Sara Ortega, VOLPA en Ecuador

Me llamo Sara, tengo 27 años y soy de Valladolid. Conocí Entreculturas en una conversación durante un viaje en Blablacar: resulta que mi acompañante trabajaba en la organización y me explicó a qué se dedicaba. Me habló también del programa VOLPA y me resultó tan interesante que ese mismo día me puse en contacto con las personas encargadas del proceso. Y así es como llegué a Ecuador. Primera vez que realizaba un voluntariado internacional y primera ocasión para viajar a América Latina... 

Llegué a Santo Domingo de los Tsáchilas en abril del año pasado. Estoy colaborando en la Unidad Educativa Especializada de Fe y Alegría en esta ciudad, que trabaja con personas que presentan algún tipo de diversidad funcional. En concreto, me encargo de la etapa de “Transición a la Vida Adulta y Laboral” de los estudiantes con discapacidad intelectual. Mis funciones son similares a las que pueda tener un orientador laboral. Consiste en determinar con los docentes qué estudiantes de los últimos grados pueden realizar las visitas pedagógicas: una especie de prácticas prelaborales. Para ello, primero realizamos un perfil funcional y vocacional del alumno y, después, nos encargamos de buscar lugares que reclamen estos perfiles profesionales. 

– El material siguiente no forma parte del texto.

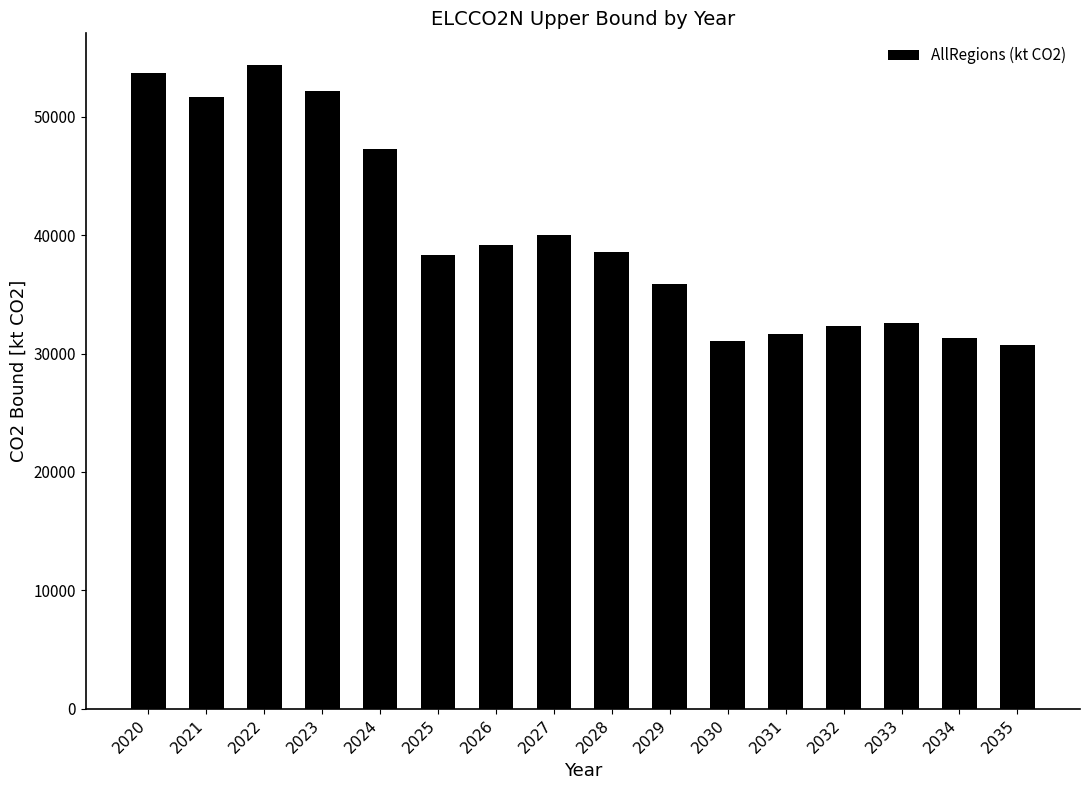

Which category has the highest value across all series?

2022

Recuerdo que mis primeras semanas en Ecuador fueron muy intensas, con mucha mezcla de emociones, pasando de la alegría máxima a una gran tristeza. Me invadían a la vez temores, incertidumbres, sueños, esperanzas... La gente que me recibió fue muy acogedora y me sentí integrada desde el día uno, pero es inevitable extrañar a tu familia y amigos. Los primeros días son de observación, acercamiento y reconocimiento de la realidad en la que vas a vivir (tu nueva casa, habitación, ciudad, compañeros de trabajo, gastronomía, costumbres, cultura...). No voy a decir que es fácil, pero es necesario y hay que vivirlo para después poder disfrutar en su totalidad de esta experiencia.

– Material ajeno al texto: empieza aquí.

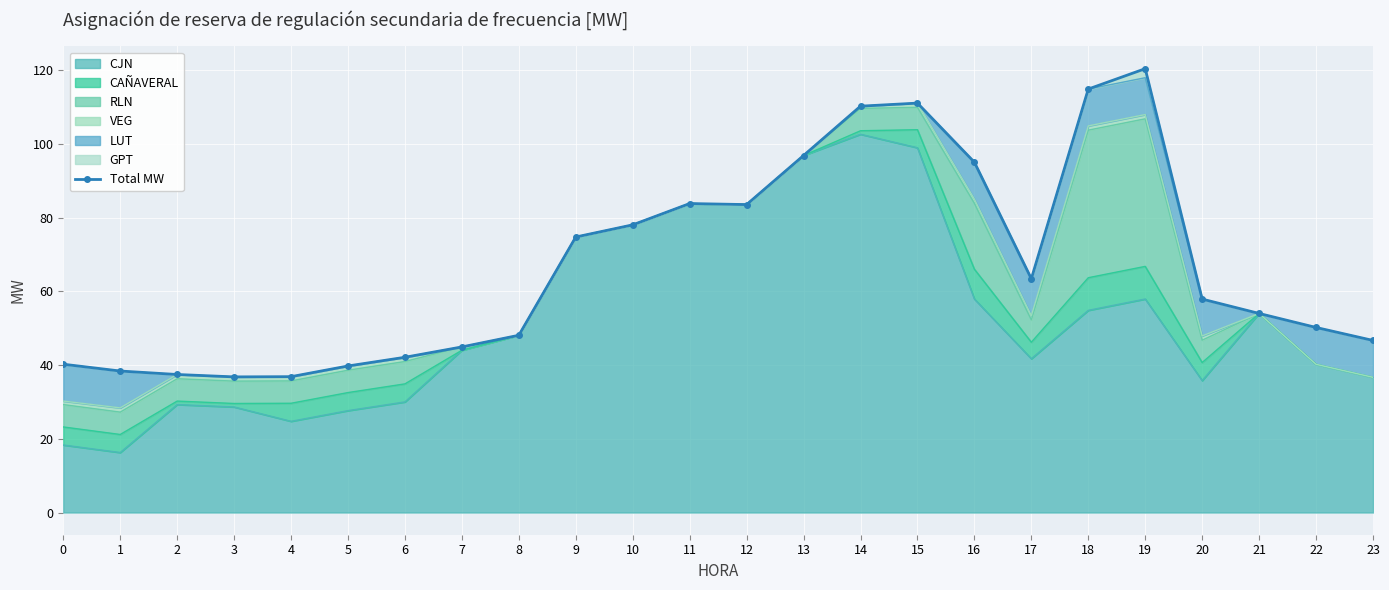

Between 5 and 17, which is larger?

17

Ahora estoy muy contenta. Me está gustando mucho el trabajo y la relación con las personas con y para las que trabajo. ¡Sin olvidarnos de los espectaculares paisajes del lindo Ecuador y su gastronomía! He decidido ampliar mi estancia un año más, por lo que estaré aquí hasta abril de 2020. Recomendaría la experiencia VOLPA a todo el mundo. Es una oportunidad para conocerte a ti mismo, descubrir tus límites, fortalezas, habilidades, sacar sentimientos escondidos y darte cuenta de que puedes llegar más lejos de lo que creías. Y también una oportunidad para conocer otra realidad, otras personas, y crecer juntas.